24.1.07

A descriminalização do aborto


Numa tentativa de contribuir para esclarecer o que está em questão quando se fala da descriminalização do aborto seguem-se algumas notas propedêuticas sobre o assunto que possam de alguma forma clarificar o tema.


Começaria por dizer que existem várias ordens normativas na nossa sociedade.
Entre outras, podem-se indicar as seguintes:
as normas religiosas ( exemplo: o direito canónico proíbe os padres de se casarem);
as normas consuetudinárias (os usos e costumes de uma região ou de um grupo social);
as normas morais ( não matar, etc)
as normas jurídicas ( que são elaboradas, aprovadas e impostas pelos Estados)

Acontece que entre estas várias ordens normativas podem haver coincidências ou divergências.


Exemplo de divergências:
- os padres não podem casar-se segundo o direito canónico mas já podem fazê-lo segundo o ordem jurídica estatal ( direito civil);
-divorciar-se é proibido pela norma religiosa mas aceite actualmente pela norma civil estatal
- ludibriar os outros através da publicidade pode ser legal, na ordem jurídica, mas ser inaceitável na ordem moral.
- tratar e cuidar dos parentes doentes pode ser uma norma moral, mas já não ser uma norma jurídica

Exemplo de convergência:
- não matar é uma norma comum à ordem jurídica e à ordem moral
- drogar-se pode ser condenável pela norma civil e pela norma moral

Para a questão do aborto importa sobretudo as normas consuetudinárias (usos e costumes), as normas morais e as normas jurídicas.

[PROBLEMA PROPOSTO 1]:
Reescreve como tabela Markdown as linhas dos registos desde o início até à linha que contém "locality: Itasca Park.", ambas incluídas, com as colunas "Número" e "Linha". Numera cada linha e deixa de fora as linhas em branco.
Os registos não têm qualquer relação com o texto sobre a descriminalização do aborto.

[INFORMAÇÃO APRESENTADA]:
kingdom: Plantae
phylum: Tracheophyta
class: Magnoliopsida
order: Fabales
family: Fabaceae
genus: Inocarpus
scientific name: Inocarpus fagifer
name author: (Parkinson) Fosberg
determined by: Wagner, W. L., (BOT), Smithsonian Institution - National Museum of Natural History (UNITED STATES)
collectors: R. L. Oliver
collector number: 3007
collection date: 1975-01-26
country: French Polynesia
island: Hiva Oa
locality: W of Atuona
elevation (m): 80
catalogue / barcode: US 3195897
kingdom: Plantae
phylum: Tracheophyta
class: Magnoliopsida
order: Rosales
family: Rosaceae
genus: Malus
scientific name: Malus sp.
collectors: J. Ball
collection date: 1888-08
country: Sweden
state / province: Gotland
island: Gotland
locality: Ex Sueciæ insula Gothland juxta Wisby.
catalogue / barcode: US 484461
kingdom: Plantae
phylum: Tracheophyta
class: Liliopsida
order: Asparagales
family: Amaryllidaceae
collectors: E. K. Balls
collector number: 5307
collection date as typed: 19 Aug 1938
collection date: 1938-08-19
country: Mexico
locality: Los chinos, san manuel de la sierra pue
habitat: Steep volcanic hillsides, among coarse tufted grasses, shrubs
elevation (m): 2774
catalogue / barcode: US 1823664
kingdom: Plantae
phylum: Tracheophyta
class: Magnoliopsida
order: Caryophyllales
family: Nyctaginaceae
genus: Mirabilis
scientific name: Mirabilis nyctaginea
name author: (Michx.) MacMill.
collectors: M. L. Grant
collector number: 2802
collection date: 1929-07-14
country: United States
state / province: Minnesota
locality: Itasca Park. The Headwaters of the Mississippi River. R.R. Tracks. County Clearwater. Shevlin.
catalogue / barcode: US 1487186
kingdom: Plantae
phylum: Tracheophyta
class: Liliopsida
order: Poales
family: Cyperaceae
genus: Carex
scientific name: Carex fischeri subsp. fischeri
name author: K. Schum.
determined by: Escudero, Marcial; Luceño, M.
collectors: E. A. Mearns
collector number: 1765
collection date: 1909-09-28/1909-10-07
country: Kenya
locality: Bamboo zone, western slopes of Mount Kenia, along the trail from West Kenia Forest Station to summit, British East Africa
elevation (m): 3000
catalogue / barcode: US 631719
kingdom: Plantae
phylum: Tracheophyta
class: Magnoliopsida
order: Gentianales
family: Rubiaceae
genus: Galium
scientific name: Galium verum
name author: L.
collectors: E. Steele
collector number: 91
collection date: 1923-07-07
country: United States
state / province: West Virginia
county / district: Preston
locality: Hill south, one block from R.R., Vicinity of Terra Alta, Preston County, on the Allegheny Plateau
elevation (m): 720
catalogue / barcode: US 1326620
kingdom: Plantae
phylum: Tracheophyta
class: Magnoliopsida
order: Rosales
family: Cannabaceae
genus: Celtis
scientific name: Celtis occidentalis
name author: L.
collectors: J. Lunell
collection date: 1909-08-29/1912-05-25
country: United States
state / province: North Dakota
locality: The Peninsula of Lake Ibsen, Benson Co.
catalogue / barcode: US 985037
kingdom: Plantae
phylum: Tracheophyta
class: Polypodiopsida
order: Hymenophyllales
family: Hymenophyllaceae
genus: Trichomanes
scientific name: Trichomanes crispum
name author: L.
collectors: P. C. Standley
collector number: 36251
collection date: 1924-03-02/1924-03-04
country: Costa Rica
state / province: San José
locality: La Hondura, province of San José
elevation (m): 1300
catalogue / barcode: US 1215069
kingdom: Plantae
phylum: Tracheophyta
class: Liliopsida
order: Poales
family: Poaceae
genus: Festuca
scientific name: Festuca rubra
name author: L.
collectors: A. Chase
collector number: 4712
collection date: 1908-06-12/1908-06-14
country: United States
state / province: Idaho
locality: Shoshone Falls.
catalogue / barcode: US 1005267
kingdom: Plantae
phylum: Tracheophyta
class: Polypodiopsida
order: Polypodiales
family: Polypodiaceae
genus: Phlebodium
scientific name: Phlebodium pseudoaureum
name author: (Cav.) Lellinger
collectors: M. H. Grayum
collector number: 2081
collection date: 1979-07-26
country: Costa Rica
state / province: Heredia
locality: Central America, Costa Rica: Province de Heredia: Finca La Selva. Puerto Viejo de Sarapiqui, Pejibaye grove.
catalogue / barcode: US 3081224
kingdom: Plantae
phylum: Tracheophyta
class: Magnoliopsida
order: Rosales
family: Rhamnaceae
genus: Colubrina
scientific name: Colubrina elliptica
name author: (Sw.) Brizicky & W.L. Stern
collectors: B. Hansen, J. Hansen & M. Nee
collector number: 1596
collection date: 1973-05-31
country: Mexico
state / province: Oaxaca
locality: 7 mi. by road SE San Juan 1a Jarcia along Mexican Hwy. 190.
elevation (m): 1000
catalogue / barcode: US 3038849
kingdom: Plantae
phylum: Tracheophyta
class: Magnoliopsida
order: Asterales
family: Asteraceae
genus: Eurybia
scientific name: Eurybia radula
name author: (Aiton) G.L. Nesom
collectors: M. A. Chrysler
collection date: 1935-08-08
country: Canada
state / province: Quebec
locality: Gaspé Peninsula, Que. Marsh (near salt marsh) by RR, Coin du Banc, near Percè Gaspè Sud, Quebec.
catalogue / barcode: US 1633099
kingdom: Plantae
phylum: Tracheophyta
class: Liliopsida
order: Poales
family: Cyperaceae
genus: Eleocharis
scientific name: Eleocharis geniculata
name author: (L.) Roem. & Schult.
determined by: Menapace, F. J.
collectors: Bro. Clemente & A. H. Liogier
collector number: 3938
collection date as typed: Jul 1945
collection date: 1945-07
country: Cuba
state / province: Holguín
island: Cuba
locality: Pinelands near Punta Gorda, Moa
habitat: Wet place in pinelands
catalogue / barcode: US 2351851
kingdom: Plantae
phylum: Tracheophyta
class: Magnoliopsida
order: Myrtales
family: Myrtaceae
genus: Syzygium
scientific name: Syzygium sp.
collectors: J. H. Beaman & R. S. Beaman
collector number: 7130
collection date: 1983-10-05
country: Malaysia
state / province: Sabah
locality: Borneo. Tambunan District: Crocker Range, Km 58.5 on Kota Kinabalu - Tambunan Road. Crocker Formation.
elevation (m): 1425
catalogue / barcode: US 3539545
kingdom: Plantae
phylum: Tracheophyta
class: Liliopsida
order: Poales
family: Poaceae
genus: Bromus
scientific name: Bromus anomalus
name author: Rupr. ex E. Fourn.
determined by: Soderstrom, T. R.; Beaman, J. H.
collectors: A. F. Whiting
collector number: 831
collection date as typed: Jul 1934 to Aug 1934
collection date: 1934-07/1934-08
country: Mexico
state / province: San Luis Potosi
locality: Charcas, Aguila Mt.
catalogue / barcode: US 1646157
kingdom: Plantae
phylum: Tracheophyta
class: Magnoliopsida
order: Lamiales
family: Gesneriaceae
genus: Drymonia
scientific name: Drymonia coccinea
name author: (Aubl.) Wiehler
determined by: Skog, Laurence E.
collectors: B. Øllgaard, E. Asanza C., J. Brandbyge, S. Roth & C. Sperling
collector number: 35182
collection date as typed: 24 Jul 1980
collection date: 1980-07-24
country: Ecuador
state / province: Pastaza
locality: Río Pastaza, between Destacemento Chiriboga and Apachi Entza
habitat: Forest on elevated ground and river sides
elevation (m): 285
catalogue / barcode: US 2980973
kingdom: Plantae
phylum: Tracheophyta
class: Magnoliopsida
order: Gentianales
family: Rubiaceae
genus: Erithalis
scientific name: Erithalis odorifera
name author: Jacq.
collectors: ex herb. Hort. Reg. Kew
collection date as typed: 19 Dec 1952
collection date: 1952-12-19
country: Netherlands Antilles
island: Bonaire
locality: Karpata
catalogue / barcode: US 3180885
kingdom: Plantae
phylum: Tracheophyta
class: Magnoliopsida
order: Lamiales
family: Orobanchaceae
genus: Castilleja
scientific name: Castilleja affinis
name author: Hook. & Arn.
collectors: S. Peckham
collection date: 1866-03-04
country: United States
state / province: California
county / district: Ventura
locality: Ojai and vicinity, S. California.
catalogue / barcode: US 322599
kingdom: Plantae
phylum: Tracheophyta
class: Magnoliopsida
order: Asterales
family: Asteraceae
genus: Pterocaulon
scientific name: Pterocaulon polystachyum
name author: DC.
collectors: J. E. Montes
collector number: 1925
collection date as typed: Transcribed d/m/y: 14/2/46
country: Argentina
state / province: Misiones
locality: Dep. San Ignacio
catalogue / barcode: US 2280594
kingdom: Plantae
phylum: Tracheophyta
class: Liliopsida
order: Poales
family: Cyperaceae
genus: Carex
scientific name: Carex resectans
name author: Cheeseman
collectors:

[PROBLEMA PROPOSTO 2]:
Traduz para inglês a frase "Começaria por dizer que existem várias ordens normativas na nossa sociedade." do texto sobre a descriminalização do aborto.

[RESULTADO DO EXERCÍCIO 1]:
| Número | Linha |
|---|---|
| 1 | kingdom: Plantae |
| 2 | phylum: Tracheophyta |
| 3 | class: Magnoliopsida |
| 4 | order: Fabales |
| 5 | family: Fabaceae |
| 6 | genus: Inocarpus |
| 7 | scientific name: Inocarpus fagifer |
| 8 | name author: (Parkinson) Fosberg |
| 9 | determined by: Wagner, W. L., (BOT), Smithsonian Institution - National Museum of Natural History (UNITED STATES) |
| 10 | collectors: R. L. Oliver |
| 11 | collector number: 3007 |
| 12 | collection date: 1975-01-26 |
| 13 | country: French Polynesia |
| 14 | island: Hiva Oa |
| 15 | locality: W of Atuona |
| 16 | elevation (m): 80 |
| 17 | catalogue / barcode: US 3195897 |
| 18 | kingdom: Plantae |
| 19 | phylum: Tracheophyta |
| 20 | class: Magnoliopsida |
| 21 | order: Rosales |
| 22 | family: Rosaceae |
| 23 | genus: Malus |
| 24 | scientific name: Malus sp. |
| 25 | collectors: J. Ball |
| 26 | collection date: 1888-08 |
| 27 | country: Sweden |
| 28 | state / province: Gotland |
| 29 | island: Gotland |
| 30 | locality: Ex Sueciæ insula Gothland juxta Wisby. |
| 31 | catalogue / barcode: US 484461 |
| 32 | kingdom: Plantae |
| 33 | phylum: Tracheophyta |
| 34 | class: Liliopsida |
| 35 | order: Asparagales |
| 36 | family: Amaryllidaceae |
| 37 | collectors: E. K. Balls |
| 38 | collector number: 5307 |
| 39 | collection date as typed: 19 Aug 1938 |
| 40 | collection date: 1938-08-19 |
| 41 | country: Mexico |
| 42 | locality: Los chinos, san manuel de la sierra pue |
| 43 | habitat: Steep volcanic hillsides, among coarse tufted grasses, shrubs |
| 44 | elevation (m): 2774 |
| 45 | catalogue / barcode: US 1823664 |
| 46 | kingdom: Plantae |
| 47 | phylum: Tracheophyta |
| 48 | class: Magnoliopsida |
| 49 | order: Caryophyllales |
| 50 | family: Nyctaginaceae |
| 51 | genus: Mirabilis |
| 52 | scientific name: Mirabilis nyctaginea |
| 53 | name author: (Michx.) MacMill. |
| 54 | collectors: M. L. Grant |
| 55 | collector number: 2802 |
| 56 | collection date: 1929-07-14 |
| 57 | country: United States |
| 58 | state / province: Minnesota |
| 59 | locality: Itasca Park. The Headwaters of the Mississippi River. R.R. Tracks. County Clearwater. Shevlin. |

[RESULTADO DO EXERCÍCIO 2]:
I would begin by saying that there are several normative orders in our society.